## START Passage given

With runc container the route table is as follows

default via 10.248.246.145 dev eth0
10.248.246.144/28 via 10.248.246.145 dev eth0  src 10.248.246.146
10.248.246.145 dev eth0  src 10.248.246.146

With cc-runtime the routes are as follows

default via 10.248.246.145 dev eth0
10.248.246.144/28 dev eth0  src 10.248.246.146
10.248.246.145 dev eth0

The gateway information is missing in the case of cc-runtime version

cc-runtime  : 3.0.8
   commit   : 9c69a8a
   OCI specs: 1.0.0-dev

This can be reproduced by using crioctl standalone.

mcastelino commented 6 years ago

Directly running this plugin via CNI scripts shows

sudo CNI_PATH=$CNI_PATH ./priv-net-run.sh bash
{
  "cniVersion": "0.2.0",
  "ip4": {
    "ip": "10.248.246.146/28",
    "gateway": "10.248.246.145",
    "routes": [
      {
        "dst": "0.0.0.0/0",
        "gw": "10.248.246.145"

## END Passage given

_The task_
Decide whether each statement agrees with the passage on container routes, answering yes or no and quoting the deciding words: (a) with cc-runtime, the gateway information is missing; (b) the problem can be reproduced only through a full orchestration setup; (c) running the plugin directly via CNI scripts reports a gateway of 10.248.246.145. The listing is not needed for this exercise.

## START Collected material

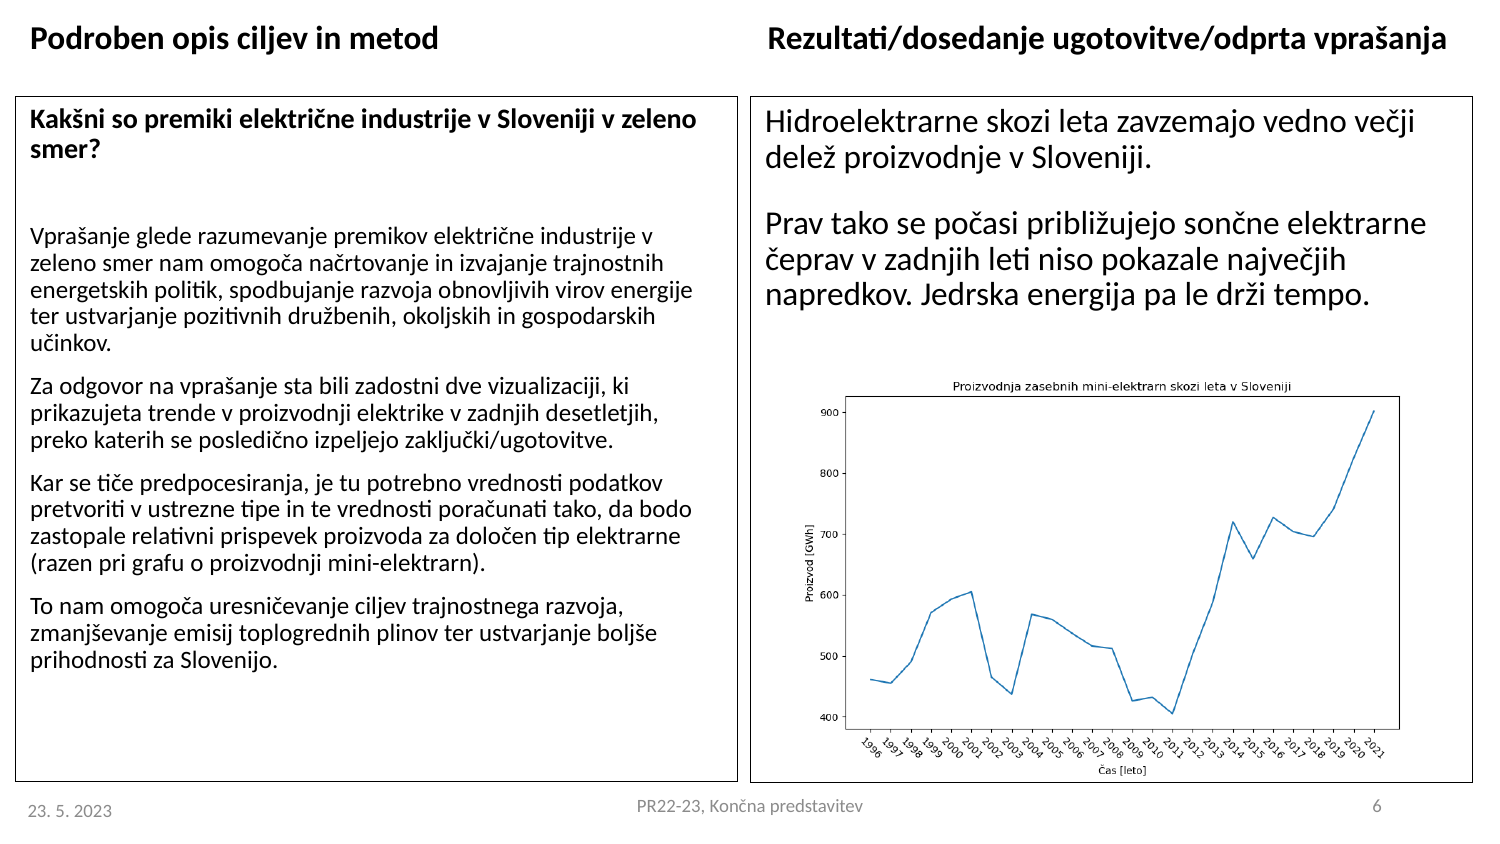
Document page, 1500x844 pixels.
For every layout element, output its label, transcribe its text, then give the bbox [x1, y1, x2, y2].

## END Collected material

_Response to the exercise_
(a) Yes: "The gateway information is missing in the case of cc-runtime version"
(b) No: "This can be reproduced by using crioctl standalone."
(c) Yes: "gateway": "10.248.246.145"